Qualified predicates require specialized logics (such as temporal logic, fuzzy logic, etc.) if their semantics is to be defined according to the paradigm of classical predicate logic. They can be represented in tables with designated columns containing the qualifications of tuples.

Qualified predicates are visualized in an ER diagram by including the qualification as a special attribute at the end of the attribute list separated by a line.

1.5 Identifying Incomplete Predicates

An ER model may contain predicates for which there is no guarantee that complete information about them is available. For such predicates the Closed-World Assumption (CWA) is not justified since not all tuples to which the predicate applies are known. Thus, one cannot infer that it is false that the predicate applies to a tuple simply because the tuple is not recorded in the database. The CWA requires that the owner of the database and its information suppliers have perfect control of the represented domain and know everything about it. Whenever this strong assumption is not plausible, some domain predicates may be incomplete (more precisely, their representation in the database may be incomplete).

There are two kinds of incomplete predicates: total and partial ones. While total predicates may, in principle, be completely represented in a database, partial predicates may not; they are necessarily incomplete. For partial predicates, falsity does not follow from non-truth: if it is not true that the predicate applies to a tuple, this does not already mean that it is therefore false. In general, predicates may have truth-value gaps, and falsity is not equal to non-truth. The classical law of the excluded middle applies only to total predicates no matter if their representation is complete or incomplete.
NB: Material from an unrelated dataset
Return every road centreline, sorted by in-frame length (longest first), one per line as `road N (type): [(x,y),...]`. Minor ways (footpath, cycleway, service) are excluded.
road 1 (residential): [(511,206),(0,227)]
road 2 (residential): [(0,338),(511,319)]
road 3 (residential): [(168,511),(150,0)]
It does not hold for incomplete predicates that are partial.

Incomplete predicates are best explained by partial logic with weak and strong negation. The extension of an incomplete predicate is represented in a bitable consisting of an upper and a lower part. While the upper part contains the truth extension, the lower part contains the falsity extension of the represented incomplete predicate. Thus, bitables allow to store both positive and negative information.
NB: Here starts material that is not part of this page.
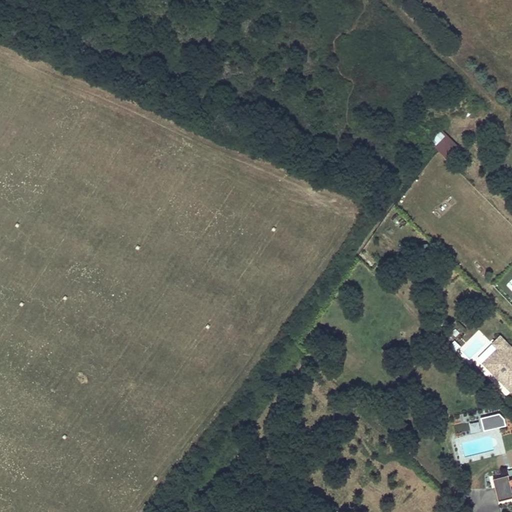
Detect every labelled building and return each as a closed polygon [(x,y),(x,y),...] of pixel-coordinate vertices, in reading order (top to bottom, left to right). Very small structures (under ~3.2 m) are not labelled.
[(460,147),(443,129),(431,141),(447,159),(460,147)] [(407,224),(398,213),(392,218),(402,229),(407,224)] [(511,349),(501,338),(493,346),(498,351),(483,365),(511,394),(511,393),(511,349)] [(507,427),(505,420),(499,415),(481,421),(485,434),(507,427)] [(511,476),(505,478),(503,474),(488,478),(494,501),(509,496),(510,498),(511,497),(511,476)]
An incomplete predicate is visually represented in an ER diagram by drawing a horizontal line dividing the head of an entity box or of a relationship diamond in an upper and a lower part.

As an example, consider the information system of an organization that wants to record the personal preferences of its employees towards each other by means of a relationship type Likes. The information whether an employee likes or dislikes another employee is obtained by interviews. Obviously, the information collected in this way is incomplete: the employee John need not like or dislike the employee Peter, he may be neutral with respect to Peter. So, it does not follow from John's not liking Peter that he does therefore dislike him. The predicate representing the Like relationship type is incomplete, and, consequently, corresponds to a bitable containing all pairs for which Likes hold, i.e. its truth extension consisting of all pairs (x,y) such that x likes y, and, in addition, all pairs for which Likes does definitely not hold, i.e. its falsity extension consisting of all pairs (x,y) such that x dislikes y.

1.6 Identifying Intensional Predicates

As opposed to an extensional predicate, an intensional predicate is not represented by means of a table but is defined with the help of other (intensional and extensional) predicates. The extension of an intensional predicate is not explicitly stored in the form of a base table but has to be computed from the extension of those other predicates occurring in its definition.

Intensional predicates are defined by means of deduction rules consisting of a head (or conclusion) and a body (or premise). They can be used to represent various kinds of relationships between concepts, such as subsumption or synonymy, or to represent properties and relationships based on heuristics and on default assumptions.

In summary, incomplete, qualified and intensional predicates extend the concept of normal predicates and lead to conservative extensions of relational databases. Since these extensions are orthogonal, they form a rather large space of possible combinations.

Orthogonal extensions of relational databases
predicate category	representation	logic
normal predicates	relational database tables	classical logic
incomplete predicates	bitables	partial logics
qualified predicates	tables with designated columns & (temporal, fuzzy, etc.)	specialized logics
intensional predicate	deduction rules	constructive logics

1.7 Entity-Relationship Modeling in 7 Steps

The following procedure represents a simplified method how to obtain an ER model. Notice that whenever finishing one of the seven steps it is a good idea to review the results of all previous steps.

Step 1: List all potential entity types.

Write a list of candidate entity types which covers the entire scope of the application domain.

Step 2: Write a summary paragraph for each entity type.

Write a summary description of the knowledge base model by writing a summary paragraph for each entity type identified in step 1. Use a restricted declarative style of language and enumerate paragraphs and sentences.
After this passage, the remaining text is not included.